Recién a mediados de los 90, ingresaron al Perú empresas que ofrecían películas originales. Aparecieron – en Lima, cuando menos – Blockbuster y West Coast Video. También la distribuidora Televideo y otras.  Y - qué casualidad- empezaron las campañas antipiratería. Pero el mal ya estaba hecho. Ya nos habíamos acostumbrado a ver películas en cualquier estado de exhibición. Ya nos habíamos acostumbrado a no cuestionar el origen de las copias que teníamos a la mano. La calidad era una cosa superflua, un añadido cuyo costo (por que tiene un costo, por supuesto) nadie estaba dispuesto a pagar. Eso si, recién se empezaron a propalar comerciales contra la piratería, se modificaron las leyes , empezaron los operativos policiales, consistentes en el decomiso de copias piratas. Como si antes no hubiera existido. De consumidores pasamos a convertirnos en cómplices de criminales. ¿Y los mercaderes? Ellos siempre eran “los buenos”. Los vendedores de artefactos no eran culpables. Los que guardaron silencio cuando debían hablar no se convirtieron en cómplices.
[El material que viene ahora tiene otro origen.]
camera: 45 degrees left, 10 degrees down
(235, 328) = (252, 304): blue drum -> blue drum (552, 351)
Toda la carga cayó en el espectador y en quienes llenaron el hueco que los mercaderes no estuvieron interesados en llenar. Usted. Yo.
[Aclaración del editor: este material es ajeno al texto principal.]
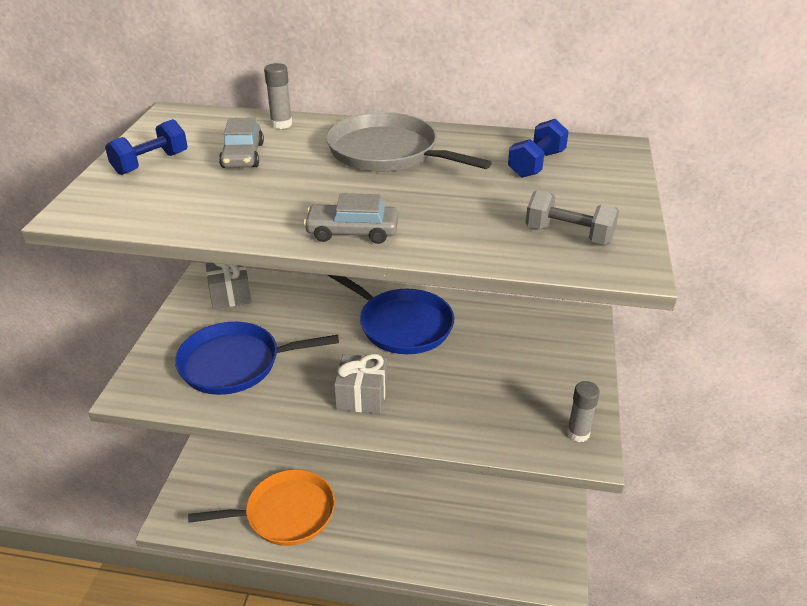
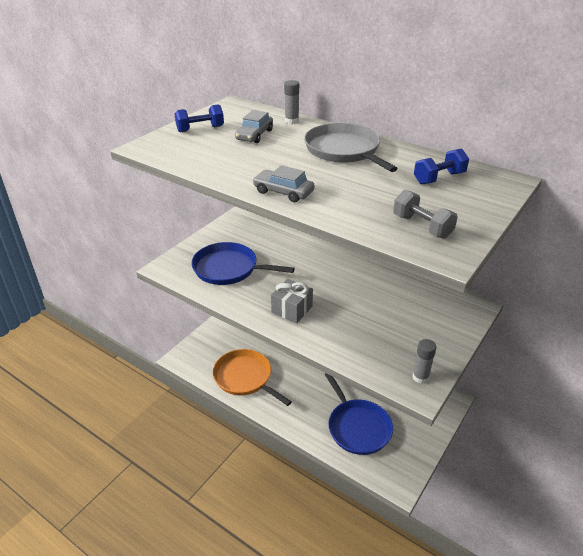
camera: 25 degrees right, 0 degrees up
(230, 295) = (249, 228): grey gift -> none
(285, 513) = (245, 378): orange pan -> orange pan turned 150 degrees counterclockwise
(401, 325) = (343, 275): blue pan -> blue pan (357, 427)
De por si es malo que una población degrade su capacidad de apreciar un producto estético como pueden serlo las películas. Dice mucho acerca de los peruanos el que les dé lo mismo ver una película en mal estado que verla con todos los detalles que los productores y realizadores pusieron en ella.

Pero es peor saber que el origen no está en los consumidores, a quienes se tilda ahora de “cómplices” y “criminales”. ¿Qué deberíamos decir entonces de quienes, irresponsablemente, contribuyeron a crear el hábito de espectar cintas piratas, vendiendo productos como los Beta o VHS, a sabiendas de que en el Perú no existían distribuidores de cintas legales? Por supuesto, los mercaderes argumentan que  ellos solo venden un artefacto, no haciéndose responsables del uso que les haya dado el usuario.

Los verdaderos operativos antipiratería debieron haberse realizado en las tiendas vendedoras de electrodomésticos. En las grandes tiendas. En las dependencias gubernamentales que no vieron que estas prácticas fomentarían la piratería. En los locales de las oportunistas distribuidoras legales, que recién protestaron cuando la piratería afectaba su negocio, no cuando perjudicaba al usuario.

Los representantes de los cinematógrafos deberían pedir una indemnización a estos comerciantes inescrupulosos, por arruinarles el negocio.

En la guerra de los mercaderes, el único que pierde es el consumidor.